Wednesday, June 24, 2020

A nation of immigrants

Real life has been intruding rudely on my blogging time.  I will try to step up, but nothing seems to be slowing down this summer.

I sense from the comments on my last post that there is some demand to talk about US immigration policy as it pertains to the scientific community (undergraduate and graduate students, postdocs, scholars, faculty members).  I've been doing what little I can to try to push back against what's going on.  I think the US has benefited enormously from being a training destination for many of the world's scientists and engineers - the positive returns to the country overall and the economy have been almost unquantifiably large.  Current policies seem to me to be completely self-defeating.  As I wrote over three years ago alluding to budget cuts (which thankfully Congress never implemented), there is hysteresis and an entropic component in policy-making.  It's depressingly easy to break things that can be very difficult to repair.  Using immigration policy to push away the world's scientists and engineers from the US is a terrible mistake that runs the risk of decades of long-term negative consequences.

4 comments:

Henry Axt said...

What do you think about Eric Weinstein's paper about how an artificial labour shortage was created to exploit and underpay the scientific community?

You can find the paper here: https://www.ineteconomics.org/uploads/papers/Weinstein-GUI_NSF_SG_Complete_INET.pdf

Anonymous said...

Henry, thanks for your comment. Given how the world is getting increasingly globalized and Americans are facing global competition, we will need to lower prevailing wages for scientists and engineers in the US to prevent outsourcing to other countries. As an American engineer with a PhD, I am fully aware of the fact that there are engineers of the same caliber in China and India who can get the job done for a third of the price. Therefore, if we cut off H1Bs and stop foreign students from getting Green Cards, we will just inevitably send more work overseas, where it can be done with the same or better quality at much lower costs. To give you an example, TSMC, the world's largest semiconductor manufacturer, is in the lead in technology over Intel, even though TSMC pays its Taiwanese engineers a lot less than what Intel pays its American engineers.

Anonymous said...

https://www.wgbh.org/news/local-news/2020/06/24/boston-university-gives-student-workers-a-choice-come-back-to-campus-or-lose-your-health-insurance-and-salary

The worst thing about USA is its capitalist culture. Why cannot it learn from France or Italy for providing quality healthcare at affordable rates. Strange!!

Douglas Natelson said...

Henry, I think it greatly overestimates the coherence of US policy and policymakers, and of universities, to argue that there was some deliberate plan to lower or depress wages for technically skilled workers in the US. Bear in mind that nearly ALL wages in the US have failed to keep up with the earnings growth of the top of the wealth spectrum. Sure, if the average salary of a US technical PhD was $1M per year, more Americans would try to get doctorates in technical fields than now, but that doesn’t mean that the primary cause for international scientists and engineers studying in the US is the level of compensation to US degree holders.

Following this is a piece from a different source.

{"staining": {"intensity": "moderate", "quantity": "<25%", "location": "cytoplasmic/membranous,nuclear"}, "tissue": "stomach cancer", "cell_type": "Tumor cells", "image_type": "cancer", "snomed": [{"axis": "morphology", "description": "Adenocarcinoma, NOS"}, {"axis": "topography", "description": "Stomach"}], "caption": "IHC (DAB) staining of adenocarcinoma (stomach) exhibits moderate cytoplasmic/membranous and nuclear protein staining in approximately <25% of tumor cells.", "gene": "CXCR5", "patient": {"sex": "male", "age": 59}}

The US has been viewed, rightly, as a place to get top flight education, training, and access to state of the art facilities and resources. The US has historically been more prosperous, with more perceived opportunities for advancement in society and rewards for entrepreneurship than many other countries. The nation has benefited greatly from both the flux of skilled people through the country temporarily and the net accumulation of some of those immigrants here - they have produced many companies, much innovation, and great economic value. I worry that we are doing damage to this, in ways that will hurt all of us for many years afterward.